Edit the rows below so that each "box plot" becomes "box-and-whisker chart", and keep everything else as it is.

Records provided below:

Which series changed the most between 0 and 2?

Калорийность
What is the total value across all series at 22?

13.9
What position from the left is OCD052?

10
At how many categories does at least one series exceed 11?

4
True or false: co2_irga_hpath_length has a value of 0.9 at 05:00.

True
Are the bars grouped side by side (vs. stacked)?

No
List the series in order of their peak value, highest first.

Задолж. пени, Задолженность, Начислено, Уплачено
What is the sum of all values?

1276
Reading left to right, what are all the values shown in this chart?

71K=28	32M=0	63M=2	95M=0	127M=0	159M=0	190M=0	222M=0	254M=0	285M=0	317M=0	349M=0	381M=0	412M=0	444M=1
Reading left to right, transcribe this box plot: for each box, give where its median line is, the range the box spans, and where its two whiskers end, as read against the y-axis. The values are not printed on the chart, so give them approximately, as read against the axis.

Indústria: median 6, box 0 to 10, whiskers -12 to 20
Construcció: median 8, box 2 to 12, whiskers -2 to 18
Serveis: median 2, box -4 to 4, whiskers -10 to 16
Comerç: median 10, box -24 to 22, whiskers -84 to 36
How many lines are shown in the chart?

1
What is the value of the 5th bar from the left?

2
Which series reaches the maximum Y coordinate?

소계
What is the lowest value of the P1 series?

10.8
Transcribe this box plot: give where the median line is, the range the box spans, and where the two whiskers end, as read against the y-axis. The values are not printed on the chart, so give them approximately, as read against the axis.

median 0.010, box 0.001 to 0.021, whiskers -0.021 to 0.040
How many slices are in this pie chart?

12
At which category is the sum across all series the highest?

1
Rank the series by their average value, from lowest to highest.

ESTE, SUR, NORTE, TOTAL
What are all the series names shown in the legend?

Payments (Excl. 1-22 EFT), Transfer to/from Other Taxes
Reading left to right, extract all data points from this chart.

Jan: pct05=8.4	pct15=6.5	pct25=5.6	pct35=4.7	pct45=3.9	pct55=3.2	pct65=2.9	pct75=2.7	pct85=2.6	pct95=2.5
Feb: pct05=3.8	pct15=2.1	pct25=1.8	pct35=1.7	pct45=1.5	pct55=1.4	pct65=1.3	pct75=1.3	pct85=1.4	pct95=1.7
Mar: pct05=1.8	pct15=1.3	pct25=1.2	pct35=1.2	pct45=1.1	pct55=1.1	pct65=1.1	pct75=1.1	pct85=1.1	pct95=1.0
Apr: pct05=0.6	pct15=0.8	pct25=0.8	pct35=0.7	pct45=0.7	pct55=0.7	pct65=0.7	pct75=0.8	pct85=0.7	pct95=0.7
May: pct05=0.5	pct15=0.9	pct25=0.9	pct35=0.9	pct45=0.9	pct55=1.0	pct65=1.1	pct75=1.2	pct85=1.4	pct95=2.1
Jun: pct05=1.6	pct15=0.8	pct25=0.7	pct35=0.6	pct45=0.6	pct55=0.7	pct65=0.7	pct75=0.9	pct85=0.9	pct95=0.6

End of Records provided.

Answer to this exercise:
Which series changed the most between 0 and 2?

Калорийность
What is the total value across all series at 22?

13.9
What position from the left is OCD052?

10
At how many categories does at least one series exceed 11?

4
True or false: co2_irga_hpath_length has a value of 0.9 at 05:00.

True
Are the bars grouped side by side (vs. stacked)?

No
List the series in order of their peak value, highest first.

Задолж. пени, Задолженность, Начислено, Уплачено
What is the sum of all values?

1276
Reading left to right, what are all the values shown in this chart?

71K=28	32M=0	63M=2	95M=0	127M=0	159M=0	190M=0	222M=0	254M=0	285M=0	317M=0	349M=0	381M=0	412M=0	444M=1
Reading left to right, transcribe this box-and-whisker chart: for each box, give where its median line is, the range the box spans, and where its two whiskers end, as read against the y-axis. The values are not printed on the chart, so give them approximately, as read against the axis.

Indústria: median 6, box 0 to 10, whiskers -12 to 20
Construcció: median 8, box 2 to 12, whiskers -2 to 18
Serveis: median 2, box -4 to 4, whiskers -10 to 16
Comerç: median 10, box -24 to 22, whiskers -84 to 36
How many lines are shown in the chart?

1
What is the value of the 5th bar from the left?

2
Which series reaches the maximum Y coordinate?

소계
What is the lowest value of the P1 series?

10.8
Transcribe this box-and-whisker chart: give where the median line is, the range the box spans, and where the two whiskers end, as read against the y-axis. The values are not printed on the chart, so give them approximately, as read against the axis.

median 0.010, box 0.001 to 0.021, whiskers -0.021 to 0.040
How many slices are in this pie chart?

12
At which category is the sum across all series the highest?

1
Rank the series by their average value, from lowest to highest.

ESTE, SUR, NORTE, TOTAL
What are all the series names shown in the legend?

Payments (Excl. 1-22 EFT), Transfer to/from Other Taxes
Reading left to right, extract all data points from this chart.

Jan: pct05=8.4	pct15=6.5	pct25=5.6	pct35=4.7	pct45=3.9	pct55=3.2	pct65=2.9	pct75=2.7	pct85=2.6	pct95=2.5
Feb: pct05=3.8	pct15=2.1	pct25=1.8	pct35=1.7	pct45=1.5	pct55=1.4	pct65=1.3	pct75=1.3	pct85=1.4	pct95=1.7
Mar: pct05=1.8	pct15=1.3	pct25=1.2	pct35=1.2	pct45=1.1	pct55=1.1	pct65=1.1	pct75=1.1	pct85=1.1	pct95=1.0
Apr: pct05=0.6	pct15=0.8	pct25=0.8	pct35=0.7	pct45=0.7	pct55=0.7	pct65=0.7	pct75=0.8	pct85=0.7	pct95=0.7
May: pct05=0.5	pct15=0.9	pct25=0.9	pct35=0.9	pct45=0.9	pct55=1.0	pct65=1.1	pct75=1.2	pct85=1.4	pct95=2.1
Jun: pct05=1.6	pct15=0.8	pct25=0.7	pct35=0.6	pct45=0.6	pct55=0.7	pct65=0.7	pct75=0.9	pct85=0.9	pct95=0.6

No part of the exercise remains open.